Diversity advocates have been trying for two decades to sell the corporate world on gender balance in the boardroom. Maybe they should be lobbying lawmakers instead.

A new study by Egon Zehnder points out that among countries that average three or more women on large company boards — thought to be the threshold at which diversity starts to yield higher returns — all but one operate under government-mandated quota systems.

“When we look at the board seats that have turned over, only about a quarter of them are filled by women,” said Cynthia Soledad, a co-leader of the Egon Zehnder diversity council and one of the authors of the study. “It needs to be more than an intellectual exercise or a philosophical alignment that diversity is good and diversity would benefit us.”

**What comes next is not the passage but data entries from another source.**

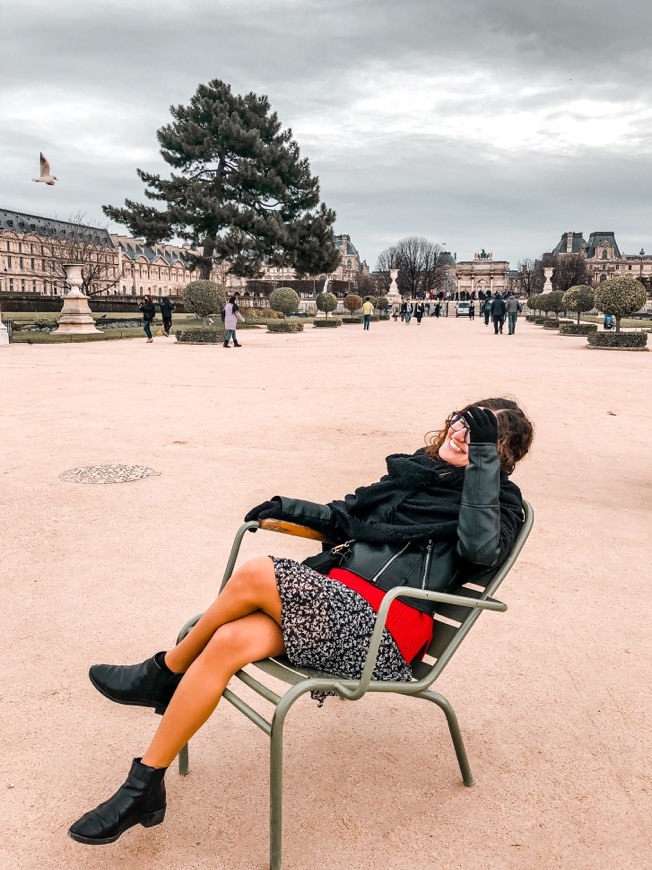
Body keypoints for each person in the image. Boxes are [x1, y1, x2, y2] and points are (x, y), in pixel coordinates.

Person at [68, 398, 534, 846]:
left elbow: (479, 551)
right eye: (462, 419)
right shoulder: (415, 473)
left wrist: (479, 473)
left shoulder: (499, 502)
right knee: (227, 640)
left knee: (256, 572)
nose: (460, 431)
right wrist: (286, 508)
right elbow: (345, 518)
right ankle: (144, 786)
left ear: (498, 454)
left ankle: (164, 673)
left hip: (384, 630)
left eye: (479, 433)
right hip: (332, 606)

In the U.S., big companies have on average 2.5 female directors, and representation has barely increased since 2012, Soledad said. There’s no national requirement for having women on the board, though California this year passed a law that will require at least one woman on boards with headquarters in the state by 2019 and three on most of those boards by 2021.

For boards to add more women, they’re going to have to expand the universe beyond current and former CEOs and directors, Soledad said. Some companies have been willing to appoint women who have never served on a board or been a CEO, most don’t, she said.

That rules out most women, who make up just 3.7% of CEOs among the 44 companies tracked in the study.